A Film Comment interview reveals she is from the Basque country in Spain, her professors were Peter Hutton and James Benning and Thom Andersen and Peggy Ahwesh, and she had a formative encounter with Hollis Frampton’s Lemon. Andrew Busti is in the credits of these movies – I’ve seen his name around – and We Had the Experience was made with Fern Silva, with thanks to Raya Martin. Starting to think that every filmmaker knows each other.


Akosua Adoma Owusu:

Intermittent Delight (2007)

Katy recommended this, said it recalled Jodie Mack. This adds split screens and jittering camera, and it splices in scenes of the production of the textiles instead of the production of the film, the whole thing intercut with classic American TV ads.


Tea 4 Two (2006)

Black girls with a white doll advertised as Beautiful Chrissy wear horrible white plaster Halloween masks and straighten their hair so they can be beautiful too. A letterboxd commenter points out the Fanon connection.


Boyant (2008)

Oh wow, someone wearing a Trash Humpers Michael Jordan mask spends a long time prepping to jump into a swimming pool, while the audio plays insane lock grooves leading up to God’s Gonna Trouble the Water.


Pelourinho: They Don’t Really Care About Us (2019)

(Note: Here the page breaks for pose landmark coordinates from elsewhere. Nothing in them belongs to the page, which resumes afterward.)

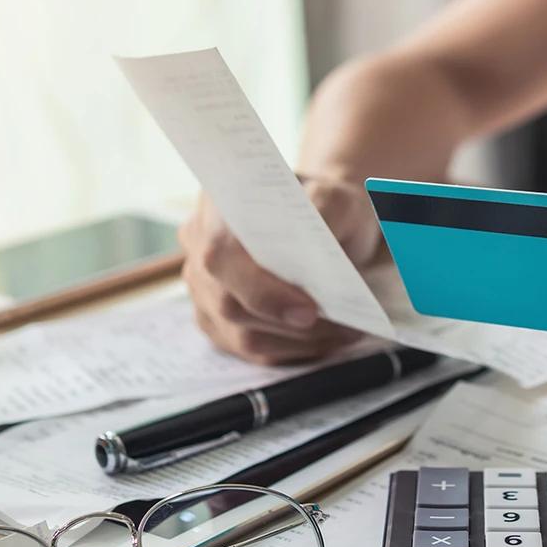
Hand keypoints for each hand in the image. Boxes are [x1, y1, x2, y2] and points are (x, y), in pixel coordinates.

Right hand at [179, 177, 381, 363]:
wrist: (326, 215)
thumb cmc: (328, 204)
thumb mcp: (337, 197)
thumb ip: (325, 214)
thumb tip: (316, 254)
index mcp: (220, 204)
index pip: (222, 256)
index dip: (261, 291)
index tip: (309, 311)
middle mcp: (200, 244)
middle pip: (227, 304)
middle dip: (288, 325)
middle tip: (344, 328)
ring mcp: (203, 284)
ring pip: (240, 333)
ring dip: (298, 342)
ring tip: (346, 334)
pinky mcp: (217, 317)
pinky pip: (248, 347)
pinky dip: (292, 350)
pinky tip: (327, 340)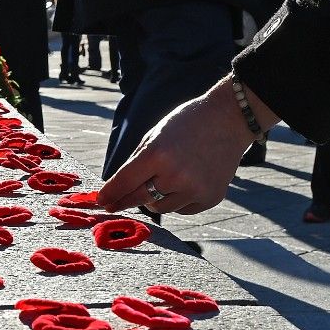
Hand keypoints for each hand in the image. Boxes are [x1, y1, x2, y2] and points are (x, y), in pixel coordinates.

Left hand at [98, 76, 278, 214]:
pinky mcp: (210, 198)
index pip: (124, 182)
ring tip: (165, 179)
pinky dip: (178, 200)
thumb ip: (135, 163)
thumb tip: (117, 190)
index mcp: (157, 154)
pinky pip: (182, 209)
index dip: (109, 194)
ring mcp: (195, 189)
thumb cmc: (186, 124)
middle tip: (114, 205)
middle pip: (138, 199)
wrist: (229, 120)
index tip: (100, 201)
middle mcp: (176, 175)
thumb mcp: (155, 135)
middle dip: (124, 201)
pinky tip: (187, 181)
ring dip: (154, 198)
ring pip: (160, 208)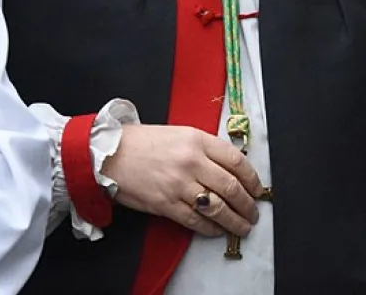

Travel footage, with quotes from W.E.B. Dubois in the 1920’s about Brazil not allowing Black visitors into the country. Confirmed that the title is a Michael Jackson reference. Owusu keeps cutting to a film artifact, a color field with a single sprocket hole, which weirdly ties the whole thing together. Learned from Sicinski that Pelourinho was “ground zero for the African slave trade in Brazil,” and that it’s referencing current right-wing racism in Brazilian politics as well as the past.